Охотник за святыми сокровищами, палач на службе у секты попрошаек, знакомый со всем преступным миром Священного города обманщик – не в первый раз появлялся в моей жизни Угонио. Наша первая встреча двадцать восемь лет тому назад состоялась в Риме, когда я свел знакомство с аббатом Мелани. Угонио был осквернителем святынь, или же охотником за священными реликвиями. Одиннадцать лет назад мы снова столкнулись удивительным образом, и тоже во время пребывания Атто в Риме. Тогда он работал на тайную конгрегацию попрошаек. Не то чтобы между Мелани и им была прямая связь: гнусные делишки аббата просто пересекались с подземным, отвратительным миром, стихией Угонио.
– Как глупое моей стороны, я должен был догадаться, – пробормотал я, снова приходя в себя. – Угонио же из Вены.
И действительно, осквернитель святынь был родом из столицы империи, и именно поэтому он так плохо владел моим языком.
Теперь меня подняли четыре крепкие руки и отнесли в конвент Химмельпфорте.
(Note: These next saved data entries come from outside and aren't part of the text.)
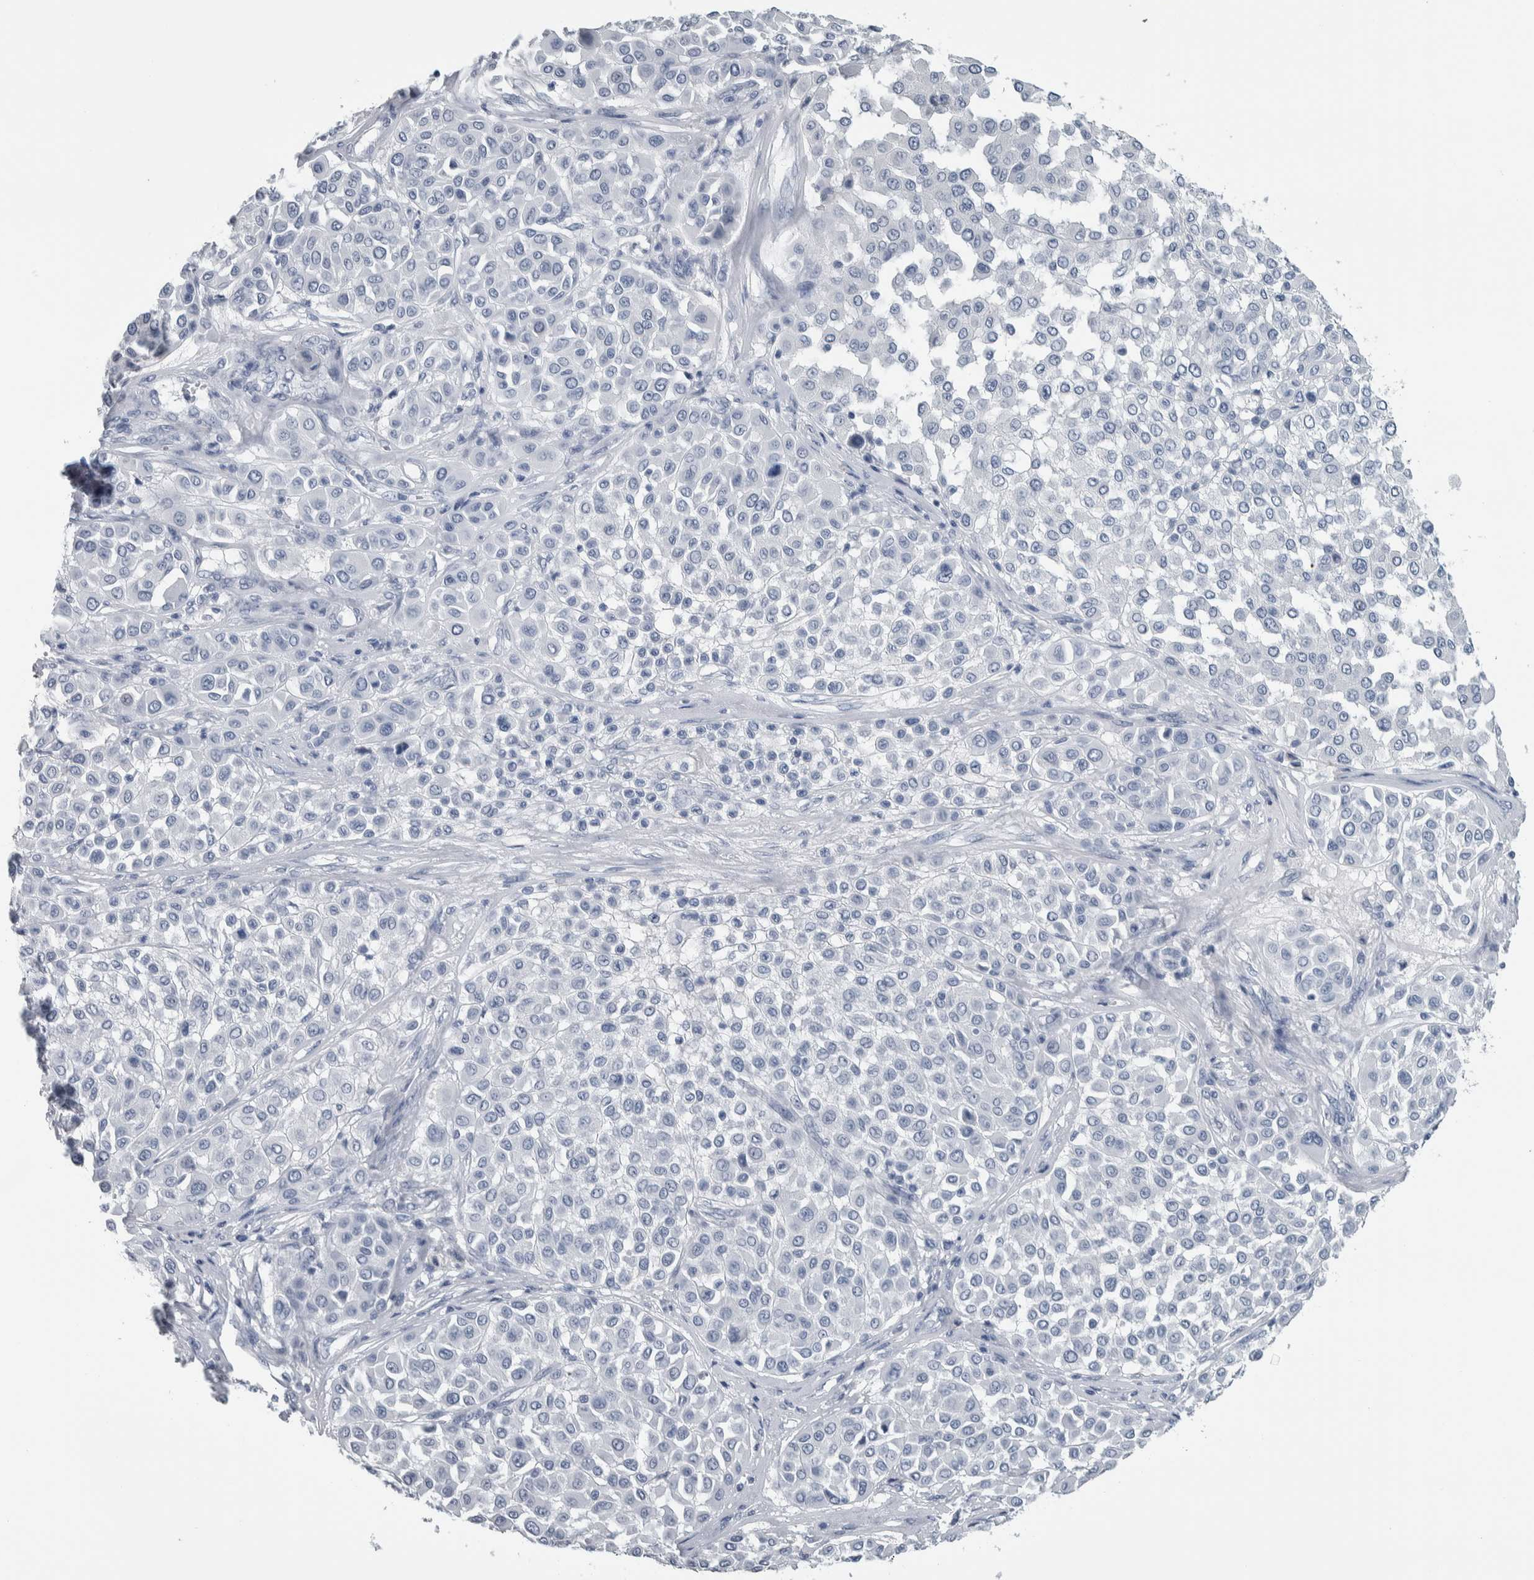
{"staining": {"intensity": "negative", "quantity": "none", "location": "none"}, "tissue": "melanoma", "cell_type": "Tumor cells", "image_type": "cancer", "snomed": [{"axis": "morphology", "description": "Malignant melanoma, Metastatic site"}, {"axis": "topography", "description": "Soft tissue"}], "caption": "This histopathology image is of malignant melanoma (metastatic site) stained with immunohistochemistry (IHC) to label a protein in brown with the nuclei are counter-stained blue. There is no staining in tumor cells.", "gene": "CDH17", "patient": {"sex": "male", "age": 41}}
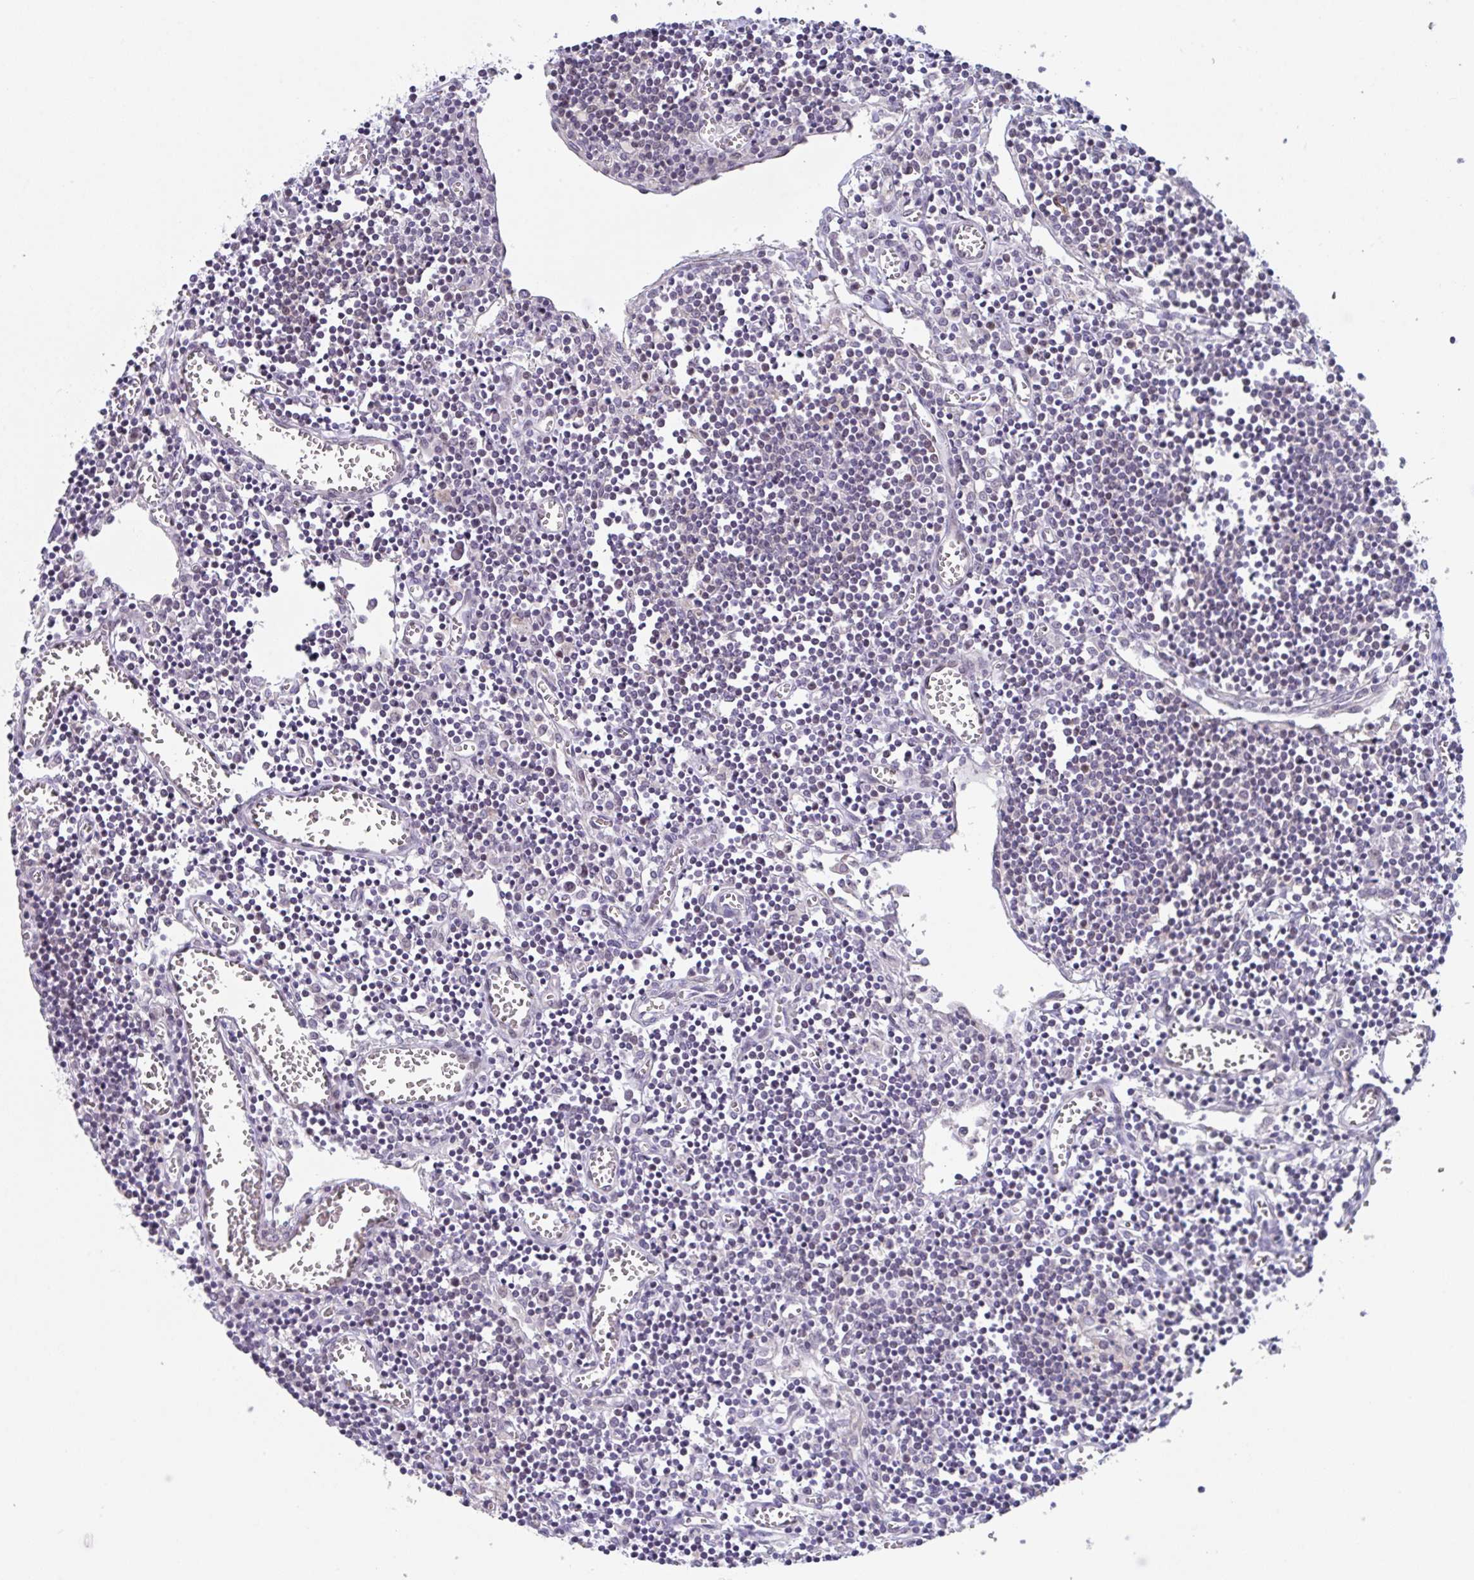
{"staining": {"intensity": "weak", "quantity": "<25%", "location": "nuclear"}, "tissue": "lymph node", "cell_type": "Germinal center cells", "image_type": "normal", "snomed": [{"axis": "morphology", "description": "Normal tissue, NOS"}, {"axis": "topography", "description": "Lymph node"}], "caption": "High magnification brightfield microscopy of benign lymph node stained with DAB (3,3'-diaminobenzidine) (brown) and counterstained with hematoxylin (blue): germinal center cells show no significant expression.", "gene": "RBM18", "patient": {"sex": "male", "age": 66}}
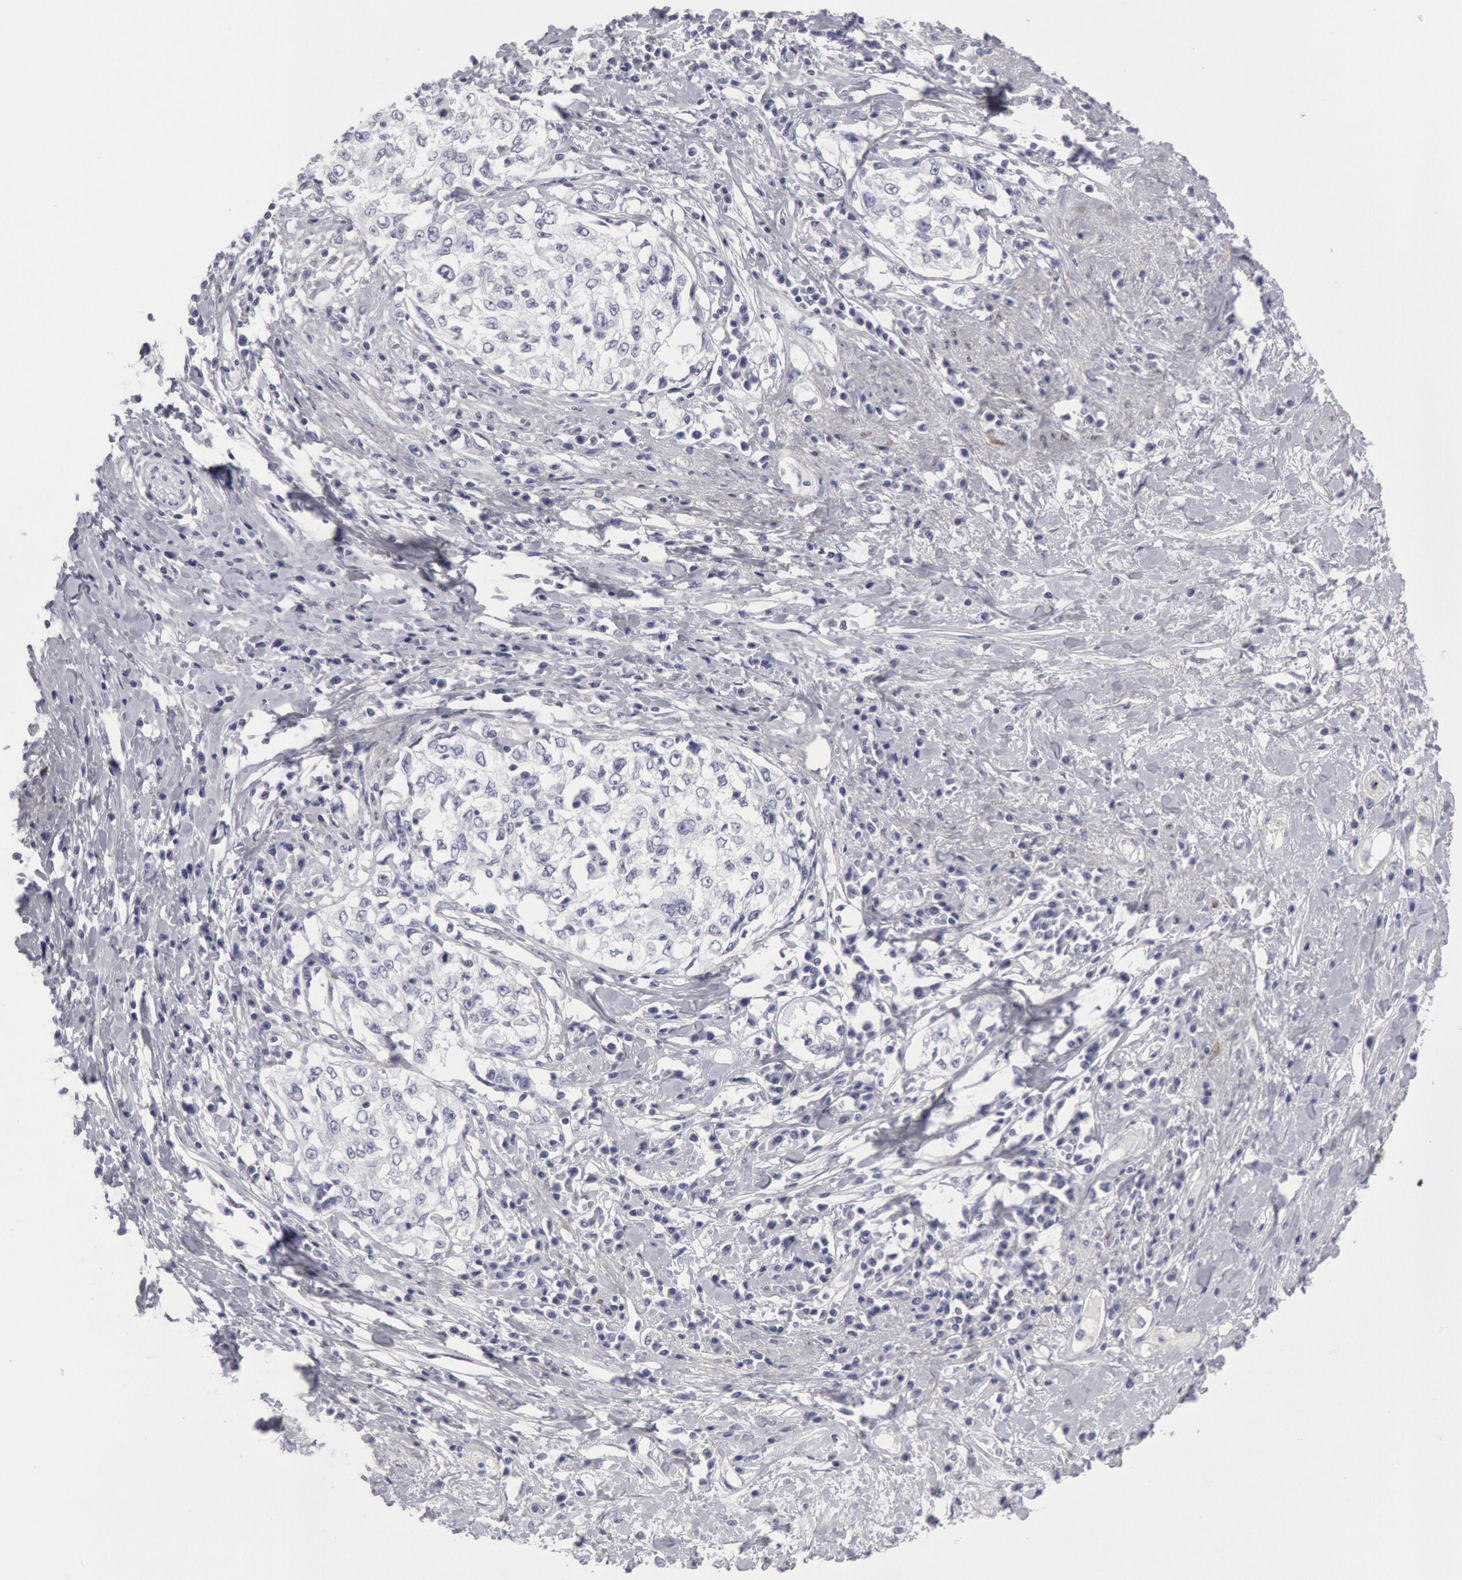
{"staining": {"intensity": "negative", "quantity": "none", "location": "none"}, "tissue": "cervical cancer", "cell_type": "Tumor cells", "image_type": "cancer", "snomed": [{"axis": "morphology", "description": "Squamous cell carcinoma, NOS"}, {"axis": "topography", "description": "Cervix"}], "caption": "DAB immunohistochemical staining of human squamous cell carcinoma (cervical) shows no significant positivity in tumor cells.", "gene": "FHL1", "patient": {"sex": "female", "age": 57}}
Удар, опрокинувший меня навзничь, был нанесен телегой с овощами. Когда она опрокинулась, то всем своим весом угодила мне в висок. Я услышал, как мои помощники обсуждали происшествие и ругали Угонио. По обе стороны улицы два ряда зрителей наблюдали за тем, как меня несут, а во главе шествия Симонис с группой людей, окруживших осквернителя святынь и грубыми тычками погонявших его вперед Вероятнее всего, они намеревались немедленно заставить Клоридию давать показания, чтобы затем передать Угонио властям Я рассматривал его.
Его омерзительная внешность, которую описала мне Клоридия была хорошо мне известна. Его кожа была по-прежнему бледной морщинистой и вялой, глаза – серые и налитые кровью, руки – искореженные, нос – чем-то изъеден, и все это накрывал грязный капюшон. Хотя возраст его определить было трудно, годы не прошли бесследно и для него: Угонио и раньше был отвратителен, теперь же он, кроме всего прочего, еще и постарел. Однако, несмотря на это, сохранил хорошую физическую форму: нам пришлось преследовать его вдвоем, и нам удалось с трудом догнать его.
Одиннадцать лет назад осквернитель святынь нажил себе врагов в лице очень влиятельных римских попрошаек, чтобы помочь нам с аббатом, и поэтому был вынужден бежать из Рима, да и из Италии вообще. Я до сих пор помню его лицо со следами запекшейся крови и перевязанную руку, когда он пришел на виллу Спада, чтобы попрощаться со мной и Атто. Тогда он сообщил нам, что вернется сюда, в свой родной город.
Я попросил, чтобы меня поставили на ноги, поскольку уже мог держаться вертикально самостоятельно. Затем позвал Симониса. После того как мой помощник удостоверился, что я нахожусь в нормальном состоянии, я пояснил ему, что знаю пленника. Кроме того, я мог гарантировать, что это запутанное существо не имело никаких дурных намерений по отношению к моей жене.
– Вы действительно уверены в этом, господин мастер?
– Просто поверь мне. И отошли прочь этих людей. Ты хорошо говоришь по-немецки, объясни им, что была ссора и что теперь все уляжется мирным образом. Я не намерен заявлять на него.
– Я на вашем месте сделал бы это… Но хорошо, как скажете, господин мастер.
Симонису потребовалось немало усилий, чтобы убедить присутствующих, однако он добился того, что нас оставили одних, и таким образом нам удалось избежать вмешательства городской жандармерии. Теперь предстояло самое сложное: объяснить все моей жене.
– Он все еще здесь? Почему вы не отвели его сразу в темницу?